Adults age 65 and older account for nearly 28,000, or one-third, of the roughly 97,000 emergency room visits related to “medication harms” annually in the United States, the data showed.
Medication harms include people taking their medications in higher-than-recommended doses, taking medications prescribed for others or using medications to treat conditions for which the drugs have not been approved.
Of the 28,000 trips to the emergency room, roughly half result in hospital admissions, according to the researchers.
Anticoagulants — blood thinners to prevent blood clots — account for nearly 15% of emergency room visits related to medication harms, while pain medications make up 14%.
Sedatives used to treat mental health and behavior disorders are involved in about 12% of medication-related ER visits, and diabetes drugs are implicated in about 10%, the data showed.
“Among patients 45 years of age and older, therapeutic use of anticoagulants, or blood thinners, and diabetes medications were the most common causes of [ER] visits for medication-related harms,” study co-author Dr. Dan Budnitz told UPI in an email.
“The rate of visits for harms due to therapeutic medication use increases with age, peaking among those 75 years of age or older,” said Budnitz, who is director of the Center for Disease Control and Prevention’s Office of Medication Safety.
Some medication misuse may be intentional and linked with acts of “self-harm,” such as attempted suicide, according to Budnitz and his colleagues.
However, in some cases, medications may be prescribed or used in error, they said.
Self-harm accounts for nearly 14,000, or about 13%, of medication-related ER visits each year, but “therapeutic use,” or intentional use of prescribed drugs, makes up more than 66,000, or nearly 70%.
Harms related to therapeutic use of drugs include side effects, which lead to roughly one-third of medication-related ER visits annually. Allergic reactions are involved in about 14%, the researchers said.
Medication errors, or not taking drugs at the recommended dose or on the prescribed schedule, account for 6% of these ER visits, according to the researchers.

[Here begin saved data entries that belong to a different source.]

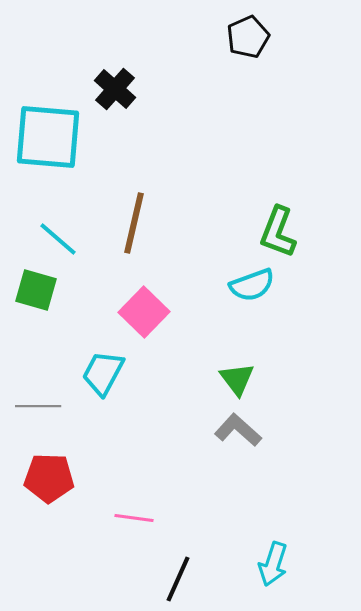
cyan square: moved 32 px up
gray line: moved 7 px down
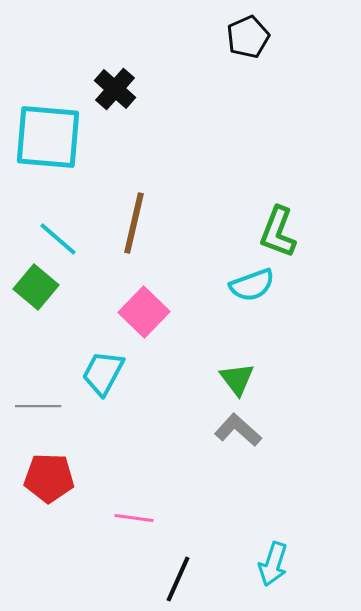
green square: moved 3 px up; rotated 24 degrees clockwise
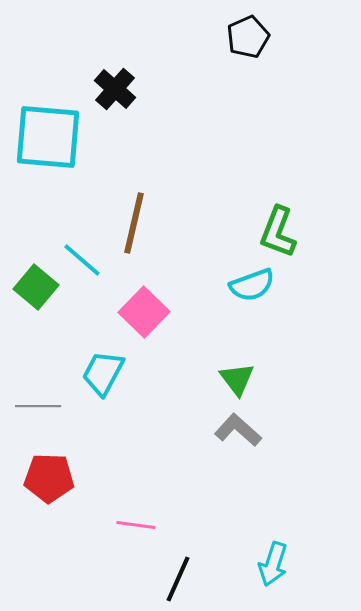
cyan line: moved 24 px right, 21 px down
pink line: moved 2 px right, 7 px down
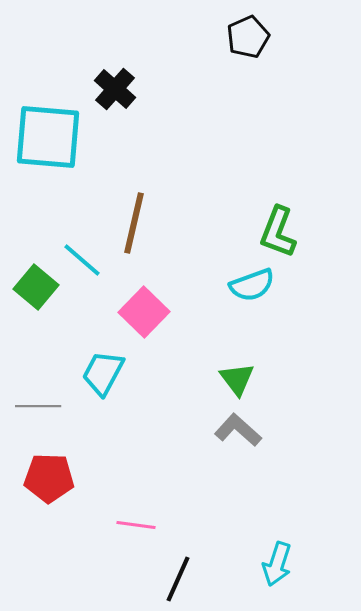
cyan arrow: moved 4 px right
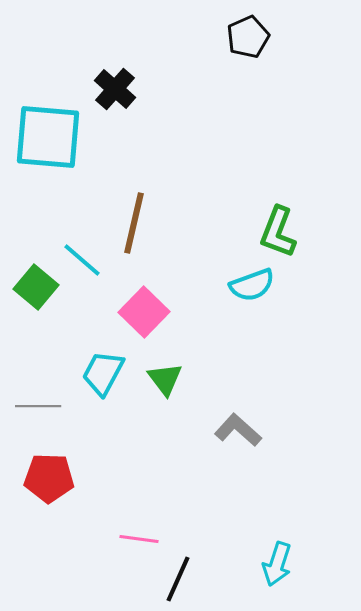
green triangle: moved 72 px left
pink line: moved 3 px right, 14 px down
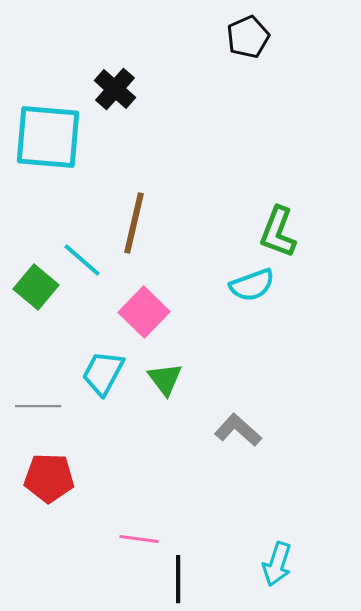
black line: rotated 24 degrees counterclockwise
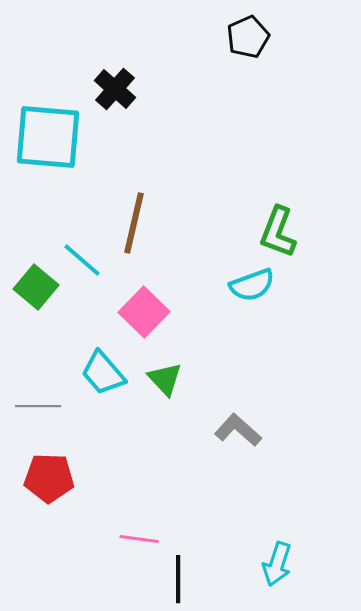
cyan trapezoid: rotated 69 degrees counterclockwise
green triangle: rotated 6 degrees counterclockwise
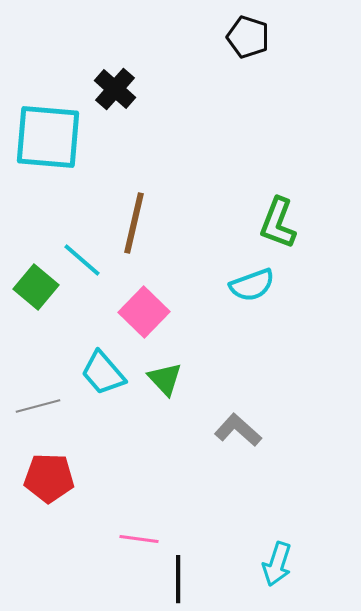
black pentagon: rotated 30 degrees counterclockwise
green L-shape: moved 9 px up
gray line: rotated 15 degrees counterclockwise
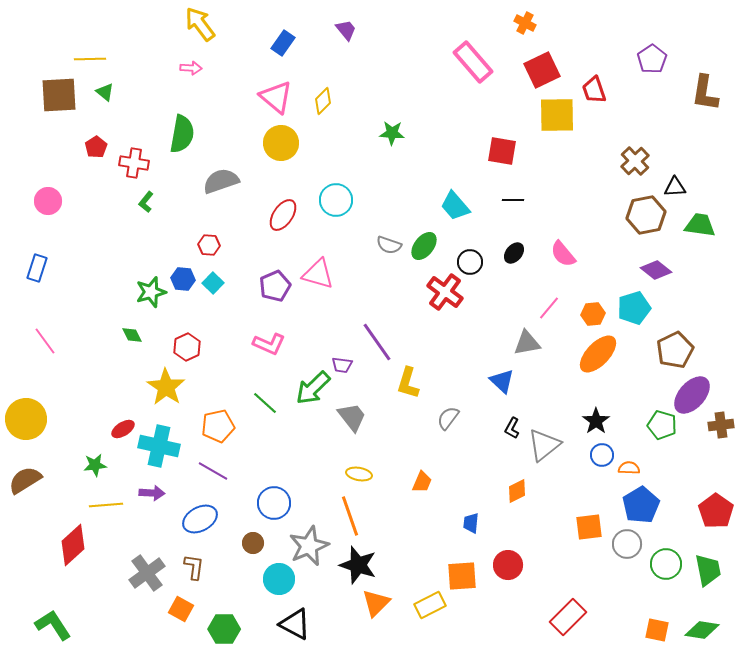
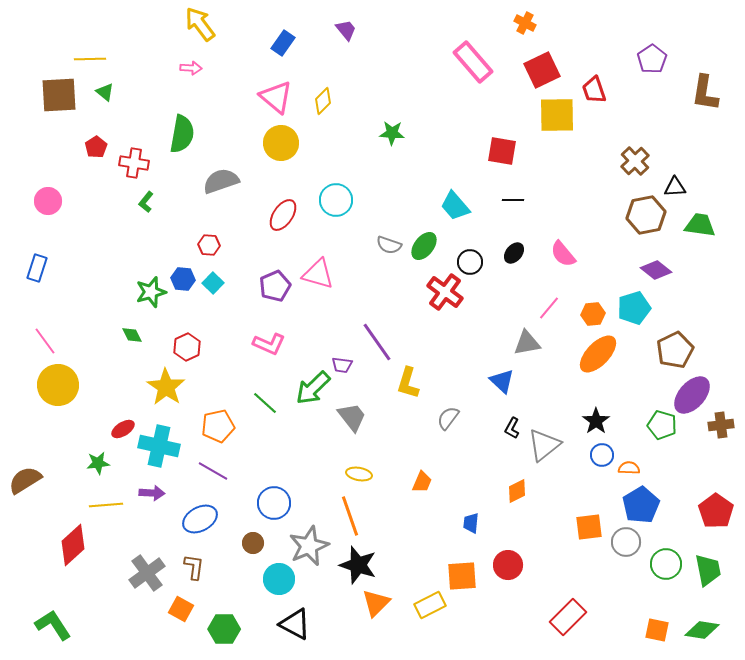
yellow circle at (26, 419): moved 32 px right, 34 px up
green star at (95, 465): moved 3 px right, 2 px up
gray circle at (627, 544): moved 1 px left, 2 px up
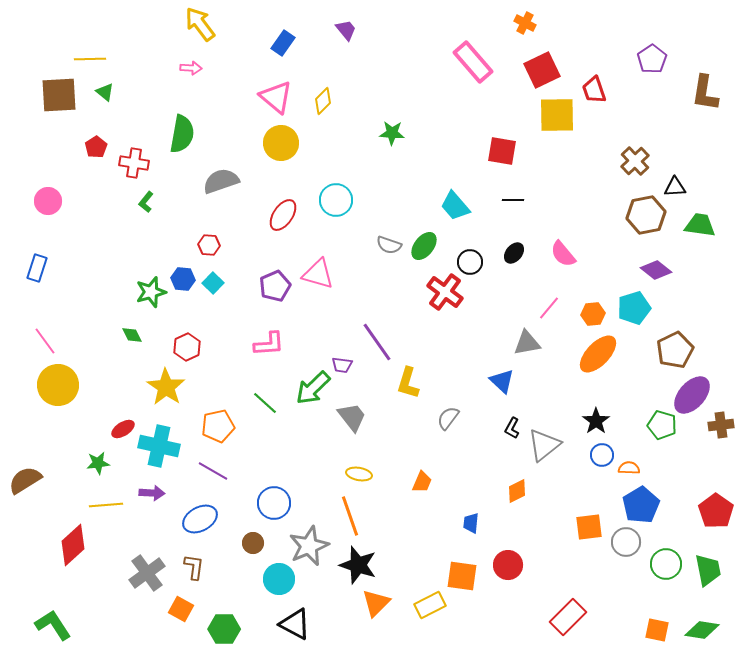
pink L-shape at (269, 344): rotated 28 degrees counterclockwise
orange square at (462, 576): rotated 12 degrees clockwise
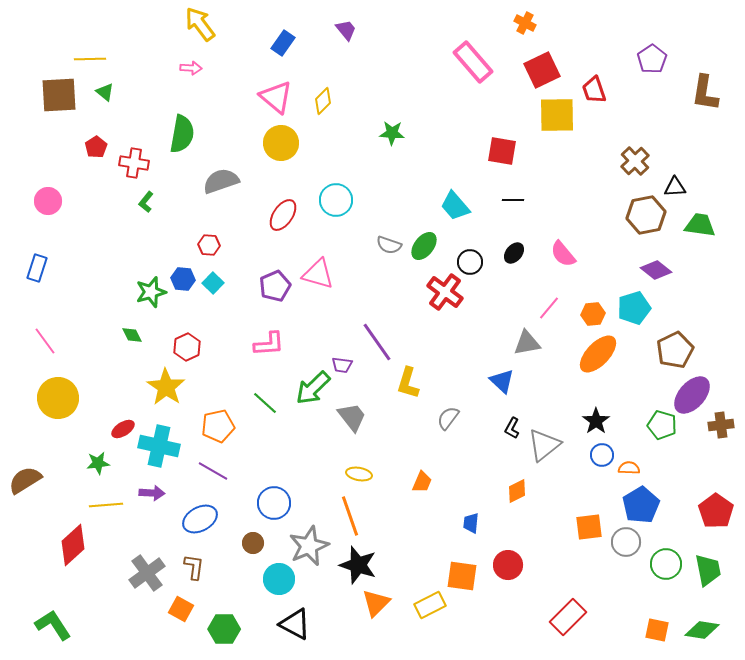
yellow circle at (58, 385): moved 13 px down
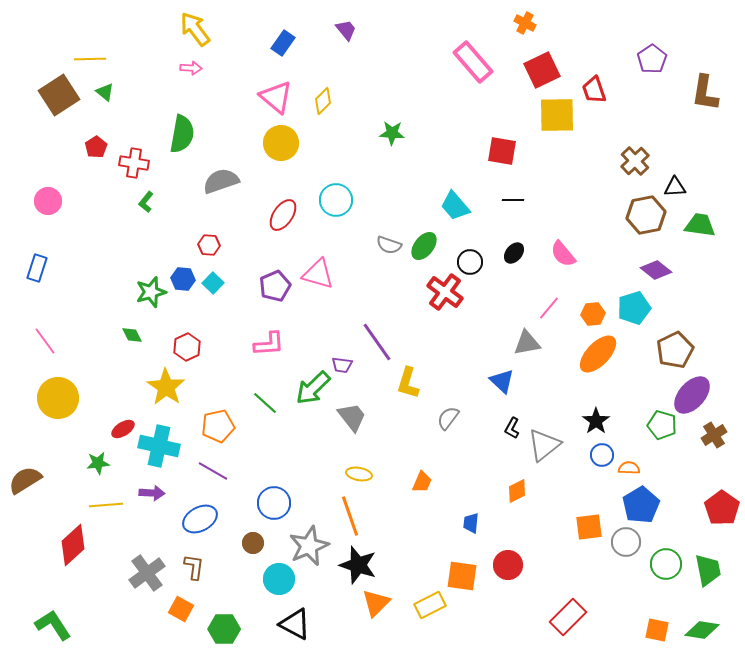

The findings are based on an analysis of patient data from 60 hospital emergency departments participating in the CDC’s National Electronic Injury Surveillance System-Cooperative Adverse Drug Event Surveillance Project between 2017 and 2019, they said.
These projects track injuries and drug-related health reports nationally, the CDC said.
“Improved labeling can be part of the answer to reducing medication-related harms. Clearly identifying active ingredients and dosing instructions can help individuals choose the best medication and administer the correct dose,” Budnitz said.
“However, most emergency department visits for medication-related harms would not be prevented by labeling changes alone. Identifying the most common medication-related harms for patients of different ages can help target prevention efforts,” he said.